## Source material:
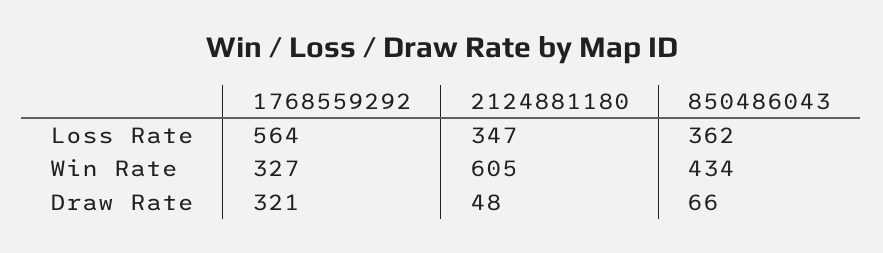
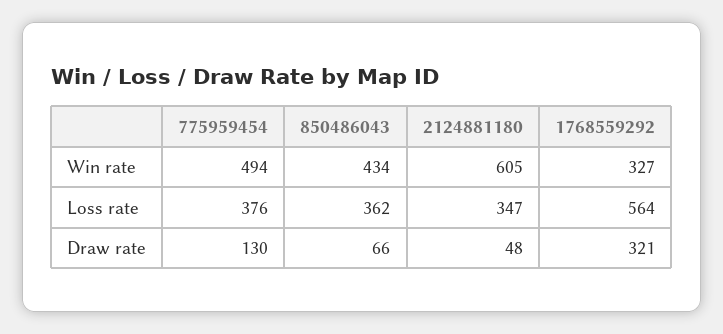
775959454, Win Rate: none -> 494
775959454, Loss Rate: none -> 376
775959454, Draw Rate: none -> 130

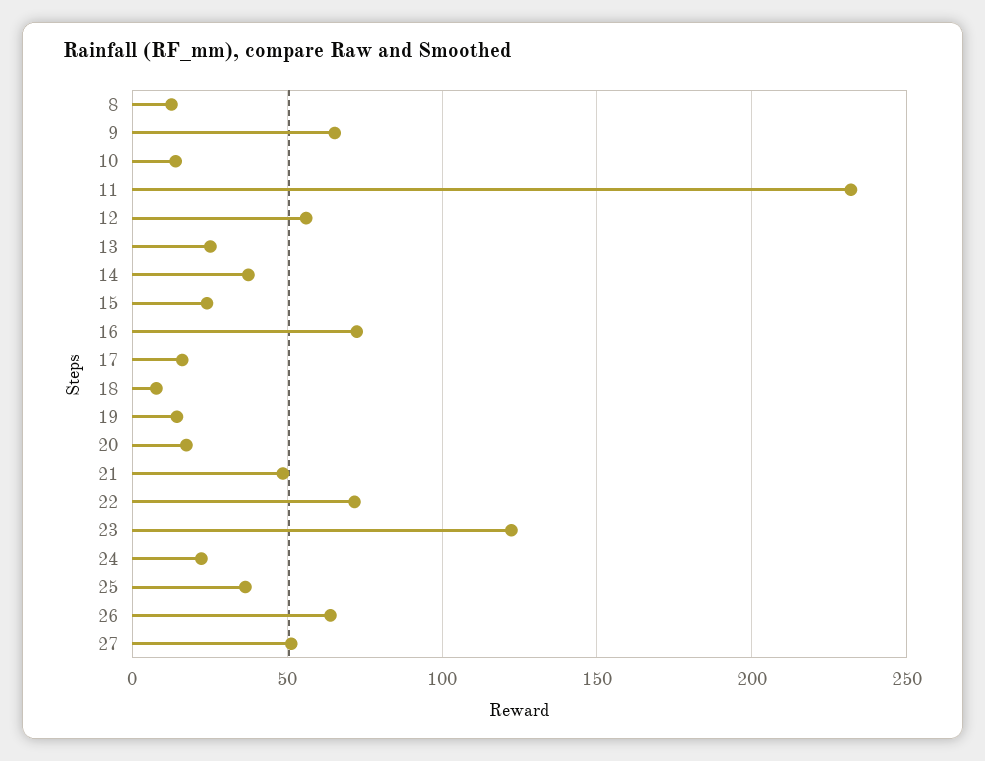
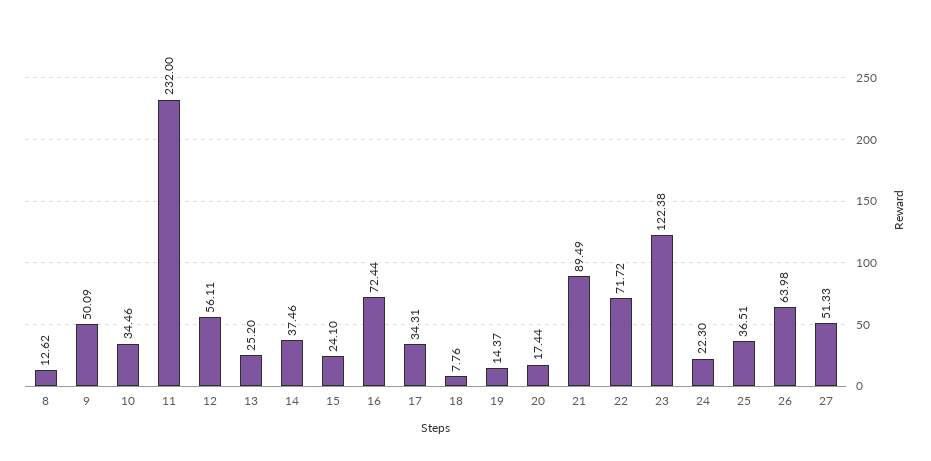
9: 65 -> 50.09
10: 15 -> 34.46
17: 15 -> 34.31
21: 50 -> 89.49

## Activity:
Check each line of the entries for the word "Rate", then state the count alone.

## Answer for this exercise:
3